Most 60s WF's had model names like Sonic, Cosmic, Galaxy, and Silver Flyer. The differences were not major, some had more equipment, racks, tanks, etc, and different graphics. Your bike is a late 63 at the earliest, when that style frame, commonly known by it's Sears name, Spaceliner, debuted.


----------



## kos22us (May 4, 2013)

Adamtinkerer said:


> Most 60s WF's had model names like Sonic, Cosmic, Galaxy, and Silver Flyer. The differences were not major, some had more equipment, racks, tanks, etc, and different graphics. Your bike is a late 63 at the earliest, when that style frame, commonly known by it's Sears name, Spaceliner, debuted.

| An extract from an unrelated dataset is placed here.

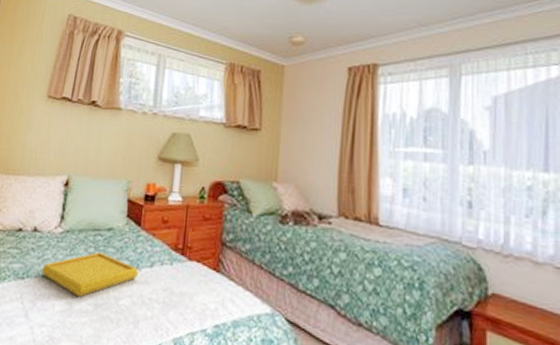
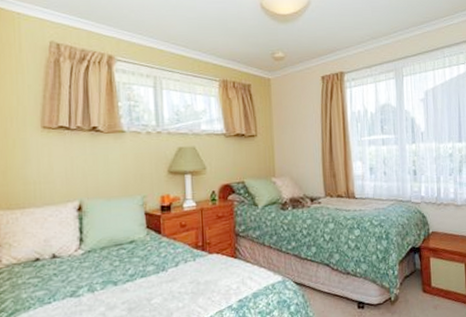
serving tray: present [41,252,139,297] -> none [68,263,166,306]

thanks adam for taking the time & the info i appreciate it


----------



## jd56 (May 7, 2013)

I see you have it listed on ebay...I dito Adam's points, but not sure if it was a tanklight bike. Can't see the mounting tab nor should it have a head badge. I do love the W/F grips.
Unless it was an external top of the tank dual headlight style, like the Golden Flyer. But there would still be mounting tab(s) for the tank.
And I think Adam was trying to say the frame was indicative of the Spaceliner styled cantilever fames with the dual top and bottom tubes.

Good luck on the sale.


----------



## kos22us (May 8, 2013)

jd56 said:


> I see you have it listed on ebay...I dito Adam's points, but not sure if it was a tanklight bike. Can't see the mounting tab nor should it have a head badge. I do love the W/F grips.
> Unless it was an external top of the tank dual headlight style, like the Golden Flyer. But there would still be mounting tab(s) for the tank.
> And I think Adam was trying to say the frame was indicative of the Spaceliner styled cantilever fames with the dual top and bottom tubes.
> 
> Good luck on the sale.




yea no mounting tabs and it does have the WF headbadge, i dont think it ever had a tank but not 100% sure, and yes the grips are very cool 

thanks


----------



## kawp222 (May 27, 2013)

Hello guys..I appreciate you ideas about the name of the cycle which is right.But back margad is too much shining and really attractive for the viewers eye whole cycle is build up in good way..What is the price of that cycle?


----------